Abstract

Objective: Idiopathic pulmonary fibrosis (IPF) is a fatal lung disease which is usually diagnosed when irreversible lung damages already occurred. To date, little is known about the disease development before clinical manifestation. Recently, we developed a mouse model with conditional Nedd4-2 deficiency (Nedd4-2-/-) that produces a spontaneously progressive IPF-like disease which offers the opportunity for studies from the initiating event to terminal lung disease.
Methods: We used in vivo and post mortem µCT imaging at different stages of IPF-like disease in conditional Nedd4-2-/- mice and applied a µCT based fibrosis score to quantify consolidations, honeycombing-like-lesions, fissural thickening, peripheral bronchiectasis, parenchymal lines, and reticulations. Further, we used in vivo longitudinal scans to study disease development in individual mice.
Results: In vivo µCT imaging revealed the first fibrotic lesions 3 months after conditional Nedd4-2 deletion which further increasd in number and size the following months. In high resolution post mortem µCT scans, we found that unspecific interstitial alterations were detectable even at early stages of fibrotic lung disease, whereas IPF key features such as honeycombing-like-lesions develop late in disease progression.
Conclusion: By µCT imaging, we were able to demonstrate the development of IPF key features in conditional Nedd4-2-/- mice and monitor disease progression of IPF like disease in vivo. Finally conditional Nedd4-2-/- mice are a valuable tool to investigate new diagnostic markers and evaluate new therapeutic strategies for IPF.

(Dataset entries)
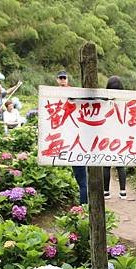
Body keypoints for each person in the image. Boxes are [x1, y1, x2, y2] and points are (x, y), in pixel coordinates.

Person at [56, 70, 88, 204]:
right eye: (60, 78)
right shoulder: (53, 93)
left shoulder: (74, 93)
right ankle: (84, 206)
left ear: (67, 79)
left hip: (76, 140)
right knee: (80, 177)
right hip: (63, 140)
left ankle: (84, 206)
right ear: (57, 80)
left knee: (82, 179)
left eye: (65, 78)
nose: (63, 80)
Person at [103, 76, 128, 200]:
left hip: (107, 134)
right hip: (120, 134)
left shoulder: (105, 100)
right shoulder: (125, 100)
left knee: (106, 164)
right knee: (120, 163)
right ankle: (123, 191)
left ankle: (106, 192)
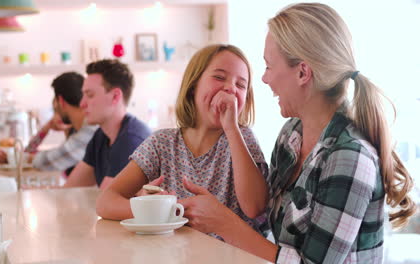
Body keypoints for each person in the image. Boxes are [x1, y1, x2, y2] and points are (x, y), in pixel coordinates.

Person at [174, 3, 417, 263]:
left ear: (302, 72)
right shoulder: (291, 135)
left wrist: (223, 223)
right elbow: (266, 222)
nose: (264, 80)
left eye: (268, 66)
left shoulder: (349, 157)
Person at [95, 44, 269, 238]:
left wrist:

WORK TO COMPLETE: According to the abstract on IPF-like disease in Nedd4-2-deficient mice, when did in vivo µCT imaging first reveal fibrotic lesions?

WRITTEN SOLUTION: Three months after conditional Nedd4-2 deletion.